Essen-Bergerhausen. Musiker Vomit Heat hat sein zweites Album „Second Skin“ veröffentlicht. Darin verarbeitet der gebürtige Essener auch seine Ängste und Depression.

Wenn man von der vielbefahrenen Ruhrallee in eine Seitenstraße Richtung Saarplatz abbiegt, erwartet einen die pure Idylle. Rund um den Platz im Essener Stadtteil Bergerhausen stehen Häuser mit bunten Blumen auf den Balkonen, irgendwo schneidet jemand seine Hecke und es ist so still, dass man das Rascheln der umherstehenden Bäume hören kann. Mitten auf dem angrenzenden Spielplatz sitzt ein junger Mann mit Tattoos und Nasenring und spricht angeregt über seine neue Platte.

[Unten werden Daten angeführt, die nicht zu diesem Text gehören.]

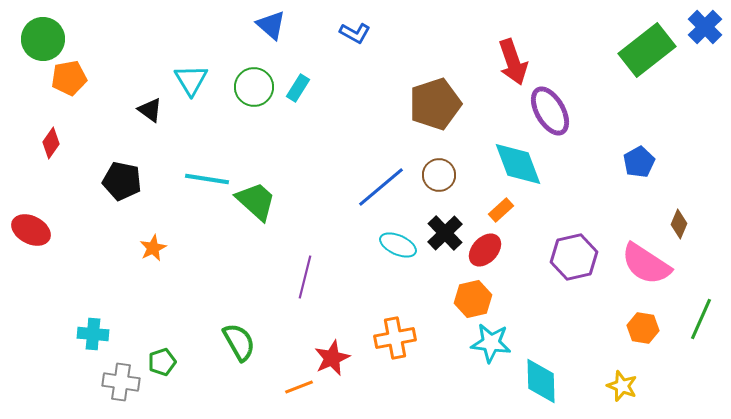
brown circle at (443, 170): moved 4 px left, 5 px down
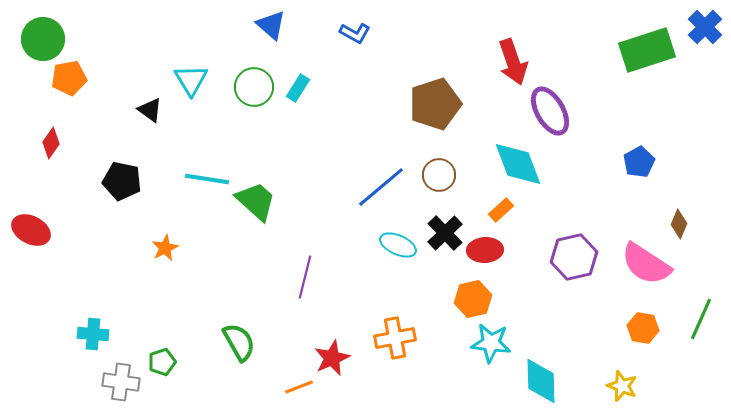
green rectangle at (647, 50): rotated 20 degrees clockwise
orange star at (153, 248): moved 12 px right
red ellipse at (485, 250): rotated 44 degrees clockwise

Musiker Nils Herzogenrath alias „Vomit Heat“ hat kürzlich sein zweites Album unter dem Titel „Second Skin“ (deutsch: zweite Haut) herausgebracht. Zu hören sind selbst geschriebene Pop-Rock-Songs gespickt mit elektronischen Einflüssen. Auch die Instrumente hat der 30-Jährige auf seinem Album selbst eingespielt.

„Das Album hat zwar einen musikalischen roten Faden“, sagt Herzogenrath, „aber mir war es wichtig, dass jedes Lied auch einzeln für sich allein stehen kann.“ Deshalb sind die Subgenres verschieden, mal ist ein Lied schneller, ein anderes elektronischer.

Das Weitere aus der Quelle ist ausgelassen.